For comparison, even a bar of Chit Chat, once an infamous monetary alternative to Sri Lanka’s five- rupee coin, is now sold for ten rupees. 

However, one of the most significant flaws with the ordinance is how it is used by the police to arrest young couples for something as mundane as holding hands in public. In 2010, the BBC reported how police in Kurunegala arrested 350 school-going teenagers for ‘indecent behaviour’ in public. Some months ago, police in Anuradhapura arrested 100 underage couples under the same charges. The problem here is that the term ‘indecent behaviour’, as it is employed in the Sri Lankan legal system, is vague and allows the police to interpret it in any way they wish to. It is under this pretext that the police take it upon themselves to arrest young, unmarried couples, who often tend to be teenagers still in school. 

And their crime? Holding hands, or worse — kissing — in a public space.

When Holding Hands Is A Crime

Apart from the Vagrants Ordinance, the other law that is misused to harass or arrest teenage couples is Article 365A of the Penal Code. The article states: “Any person who, in public or private, commits […] any act of gross indecency with another person, shall be guilty of an offense, and shall be punished with imprisonment[…]”

However, as lawyer Aritha Wickramasinghe points out, showing romantic affection in public is not a crime, and no court in Sri Lanka has ever deemed it ‘grossly indecent’. In Wickramasinghe’s words, “The police are basically stretching their imagination and the ambit of the law to also include what is very normal behaviour. If the police think they can use this [law] to arrest couples holding hands and kissing in a public park, it also empowers them to go into people’s homes and arrest them for showing affection.”

The effect of such arrests is rather traumatic, especially considering the societal and cultural attitudes based on which underage relationships tend to be viewed in a negative light, particularly in rural Sri Lanka. 

Even if police don’t go as far as to make arrests, they can use the threat of the same to harass and humiliate young people. A young girl had once told Wickramasinghe that a policeman had threatened to take her and her boyfriend to the police station when he found them talking together in a car. Fearing that her situation would be exposed to her parents, who did not know about her relationship, the girl knelt on the side of the road and begged the police officer not to take them to the station. 

Even instances of two unmarried adults (above 18 years of age) landing in trouble for spending time together are not unheard of. This, again, can be blamed on the police exploiting the Vagrants Ordinance and applying it in a way that they are not supposed to. According to human rights lawyer Chandrapala Kumarage, there is no basis for this in law, and it is not a crime for a legal adult to spend time in public doing whatever they wish to do, as long as it doesn’t harm or inconvenience another.

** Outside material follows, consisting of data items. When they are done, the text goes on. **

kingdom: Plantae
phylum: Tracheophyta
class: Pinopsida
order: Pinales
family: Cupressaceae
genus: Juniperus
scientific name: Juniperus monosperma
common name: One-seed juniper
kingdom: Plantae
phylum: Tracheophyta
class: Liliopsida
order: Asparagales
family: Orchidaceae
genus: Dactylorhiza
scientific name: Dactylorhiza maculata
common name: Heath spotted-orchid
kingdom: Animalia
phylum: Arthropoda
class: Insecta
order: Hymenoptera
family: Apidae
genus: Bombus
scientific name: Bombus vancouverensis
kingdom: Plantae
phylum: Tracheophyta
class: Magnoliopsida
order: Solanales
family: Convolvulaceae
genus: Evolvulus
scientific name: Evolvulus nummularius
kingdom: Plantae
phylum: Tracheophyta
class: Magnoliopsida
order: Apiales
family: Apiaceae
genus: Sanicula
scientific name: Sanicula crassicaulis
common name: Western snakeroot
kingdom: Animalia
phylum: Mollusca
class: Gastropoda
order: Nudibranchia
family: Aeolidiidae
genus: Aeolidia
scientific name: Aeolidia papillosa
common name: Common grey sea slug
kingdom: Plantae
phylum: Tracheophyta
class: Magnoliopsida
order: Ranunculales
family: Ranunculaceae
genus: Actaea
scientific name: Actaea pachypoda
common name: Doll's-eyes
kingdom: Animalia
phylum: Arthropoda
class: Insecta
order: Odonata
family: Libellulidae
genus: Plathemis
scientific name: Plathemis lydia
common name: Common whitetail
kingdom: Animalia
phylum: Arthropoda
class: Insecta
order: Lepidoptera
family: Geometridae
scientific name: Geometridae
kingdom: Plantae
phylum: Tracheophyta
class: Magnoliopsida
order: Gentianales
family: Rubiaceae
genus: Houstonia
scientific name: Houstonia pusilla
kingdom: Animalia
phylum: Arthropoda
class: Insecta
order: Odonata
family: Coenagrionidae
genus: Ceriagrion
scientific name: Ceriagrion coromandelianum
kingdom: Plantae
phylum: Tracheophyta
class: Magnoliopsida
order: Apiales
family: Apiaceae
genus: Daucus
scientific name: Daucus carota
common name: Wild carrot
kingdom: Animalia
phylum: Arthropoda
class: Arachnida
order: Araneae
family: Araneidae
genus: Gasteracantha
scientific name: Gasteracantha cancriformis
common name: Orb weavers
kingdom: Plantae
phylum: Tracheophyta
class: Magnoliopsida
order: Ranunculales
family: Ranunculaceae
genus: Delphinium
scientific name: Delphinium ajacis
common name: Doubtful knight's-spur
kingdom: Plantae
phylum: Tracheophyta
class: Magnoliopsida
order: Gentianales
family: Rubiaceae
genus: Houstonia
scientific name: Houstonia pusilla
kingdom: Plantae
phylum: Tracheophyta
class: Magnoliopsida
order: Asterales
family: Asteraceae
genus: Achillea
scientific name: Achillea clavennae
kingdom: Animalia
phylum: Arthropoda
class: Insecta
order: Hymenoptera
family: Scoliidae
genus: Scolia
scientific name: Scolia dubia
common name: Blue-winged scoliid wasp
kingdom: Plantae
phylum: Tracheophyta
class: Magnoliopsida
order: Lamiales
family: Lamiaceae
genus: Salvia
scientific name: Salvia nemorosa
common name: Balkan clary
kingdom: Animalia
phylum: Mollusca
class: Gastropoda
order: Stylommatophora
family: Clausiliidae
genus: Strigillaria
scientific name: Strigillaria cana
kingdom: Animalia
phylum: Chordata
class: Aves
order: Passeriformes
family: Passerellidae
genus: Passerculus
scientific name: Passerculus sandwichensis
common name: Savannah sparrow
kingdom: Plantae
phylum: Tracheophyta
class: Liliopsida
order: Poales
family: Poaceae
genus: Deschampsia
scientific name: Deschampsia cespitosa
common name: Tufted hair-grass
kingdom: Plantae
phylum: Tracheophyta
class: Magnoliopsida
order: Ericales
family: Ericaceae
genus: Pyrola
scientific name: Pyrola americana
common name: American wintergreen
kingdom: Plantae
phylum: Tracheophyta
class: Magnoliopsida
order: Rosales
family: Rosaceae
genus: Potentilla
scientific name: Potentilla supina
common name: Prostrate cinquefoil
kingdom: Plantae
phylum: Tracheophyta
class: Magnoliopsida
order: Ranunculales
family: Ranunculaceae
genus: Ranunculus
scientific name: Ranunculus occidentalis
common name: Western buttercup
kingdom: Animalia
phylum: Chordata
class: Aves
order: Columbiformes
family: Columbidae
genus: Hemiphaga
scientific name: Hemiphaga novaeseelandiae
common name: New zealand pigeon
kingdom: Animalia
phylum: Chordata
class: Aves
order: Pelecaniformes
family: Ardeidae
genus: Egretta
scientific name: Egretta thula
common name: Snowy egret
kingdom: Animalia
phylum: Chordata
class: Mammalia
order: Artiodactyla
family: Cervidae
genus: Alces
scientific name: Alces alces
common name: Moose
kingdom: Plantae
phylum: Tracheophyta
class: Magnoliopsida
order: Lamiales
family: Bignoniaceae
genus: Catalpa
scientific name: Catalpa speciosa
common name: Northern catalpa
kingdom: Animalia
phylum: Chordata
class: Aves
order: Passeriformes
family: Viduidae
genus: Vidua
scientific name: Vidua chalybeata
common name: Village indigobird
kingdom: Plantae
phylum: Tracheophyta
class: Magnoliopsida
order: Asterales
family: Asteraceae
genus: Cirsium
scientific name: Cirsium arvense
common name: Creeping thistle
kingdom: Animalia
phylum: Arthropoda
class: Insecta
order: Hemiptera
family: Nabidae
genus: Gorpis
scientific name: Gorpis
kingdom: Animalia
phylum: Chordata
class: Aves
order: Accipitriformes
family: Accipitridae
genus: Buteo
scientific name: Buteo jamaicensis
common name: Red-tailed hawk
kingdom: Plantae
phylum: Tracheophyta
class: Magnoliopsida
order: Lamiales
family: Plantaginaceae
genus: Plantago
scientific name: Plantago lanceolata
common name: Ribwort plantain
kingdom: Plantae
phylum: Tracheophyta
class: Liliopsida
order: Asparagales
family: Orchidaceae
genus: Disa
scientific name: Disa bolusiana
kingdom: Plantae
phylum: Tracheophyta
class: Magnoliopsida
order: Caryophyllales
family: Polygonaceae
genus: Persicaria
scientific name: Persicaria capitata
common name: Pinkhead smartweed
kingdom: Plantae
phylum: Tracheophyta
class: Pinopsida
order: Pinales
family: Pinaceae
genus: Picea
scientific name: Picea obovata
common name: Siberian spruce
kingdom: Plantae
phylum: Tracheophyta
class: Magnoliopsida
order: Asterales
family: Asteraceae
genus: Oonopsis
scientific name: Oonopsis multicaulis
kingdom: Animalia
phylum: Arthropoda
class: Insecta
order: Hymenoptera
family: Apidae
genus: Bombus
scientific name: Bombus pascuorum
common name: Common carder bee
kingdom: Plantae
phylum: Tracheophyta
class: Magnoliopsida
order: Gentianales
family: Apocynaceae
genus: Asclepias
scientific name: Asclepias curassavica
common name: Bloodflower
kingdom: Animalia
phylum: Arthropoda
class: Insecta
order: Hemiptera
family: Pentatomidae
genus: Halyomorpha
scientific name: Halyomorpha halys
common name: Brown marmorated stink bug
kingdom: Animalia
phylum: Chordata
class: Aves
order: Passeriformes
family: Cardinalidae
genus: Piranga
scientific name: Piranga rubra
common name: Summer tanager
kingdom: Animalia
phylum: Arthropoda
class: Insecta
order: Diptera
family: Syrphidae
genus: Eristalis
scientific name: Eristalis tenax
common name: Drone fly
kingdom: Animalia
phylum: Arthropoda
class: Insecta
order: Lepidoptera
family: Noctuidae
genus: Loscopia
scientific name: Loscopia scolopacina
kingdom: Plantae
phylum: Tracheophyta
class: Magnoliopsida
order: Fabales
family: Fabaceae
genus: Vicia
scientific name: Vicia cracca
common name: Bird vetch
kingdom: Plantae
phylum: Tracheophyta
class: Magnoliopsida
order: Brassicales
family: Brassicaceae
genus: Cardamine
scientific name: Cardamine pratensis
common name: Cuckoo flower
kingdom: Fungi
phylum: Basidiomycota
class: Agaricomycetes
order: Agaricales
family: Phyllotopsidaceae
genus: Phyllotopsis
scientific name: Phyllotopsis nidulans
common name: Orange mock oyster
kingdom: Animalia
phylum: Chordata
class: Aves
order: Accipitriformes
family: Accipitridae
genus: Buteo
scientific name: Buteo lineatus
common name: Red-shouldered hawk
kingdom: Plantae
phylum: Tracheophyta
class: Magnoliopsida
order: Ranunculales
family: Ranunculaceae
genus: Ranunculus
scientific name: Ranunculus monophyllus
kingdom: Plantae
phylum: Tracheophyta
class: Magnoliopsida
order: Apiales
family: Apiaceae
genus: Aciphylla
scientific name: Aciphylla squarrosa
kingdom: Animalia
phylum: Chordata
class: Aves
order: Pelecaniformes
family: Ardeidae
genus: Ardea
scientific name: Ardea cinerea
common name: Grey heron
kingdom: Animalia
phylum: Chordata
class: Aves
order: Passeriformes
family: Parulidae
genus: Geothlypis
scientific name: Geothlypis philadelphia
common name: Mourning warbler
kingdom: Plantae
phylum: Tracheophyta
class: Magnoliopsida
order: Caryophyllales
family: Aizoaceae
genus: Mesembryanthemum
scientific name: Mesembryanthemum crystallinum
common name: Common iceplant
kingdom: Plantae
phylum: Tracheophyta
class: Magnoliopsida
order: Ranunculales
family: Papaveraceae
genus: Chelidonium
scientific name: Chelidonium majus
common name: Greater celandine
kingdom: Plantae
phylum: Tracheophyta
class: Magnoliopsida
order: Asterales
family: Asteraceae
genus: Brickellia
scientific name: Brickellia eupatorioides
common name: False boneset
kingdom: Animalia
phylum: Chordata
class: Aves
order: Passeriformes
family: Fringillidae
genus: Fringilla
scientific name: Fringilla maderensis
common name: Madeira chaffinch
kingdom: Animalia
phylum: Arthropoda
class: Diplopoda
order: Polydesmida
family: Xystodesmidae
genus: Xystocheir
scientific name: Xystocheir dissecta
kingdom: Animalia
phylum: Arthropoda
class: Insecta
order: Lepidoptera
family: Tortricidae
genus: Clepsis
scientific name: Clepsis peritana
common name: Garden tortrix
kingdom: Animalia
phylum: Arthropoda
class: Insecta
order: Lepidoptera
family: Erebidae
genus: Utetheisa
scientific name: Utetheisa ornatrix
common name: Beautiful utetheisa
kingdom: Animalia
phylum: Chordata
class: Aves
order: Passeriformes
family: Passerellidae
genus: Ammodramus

With Minister of Justice Mohamed Ali Sabry recently stating his intention to reform the entire legal framework of Sri Lanka to suit modern times, it is imperative that relevant attention is paid to doing away with archaic laws such as the Vagrants Ordinance, which have even drawn criticism  from Amnesty International and other human rights organisations over the years. There are, after all, more concerning behaviours that are far more deserving of action than two young people holding hands in public.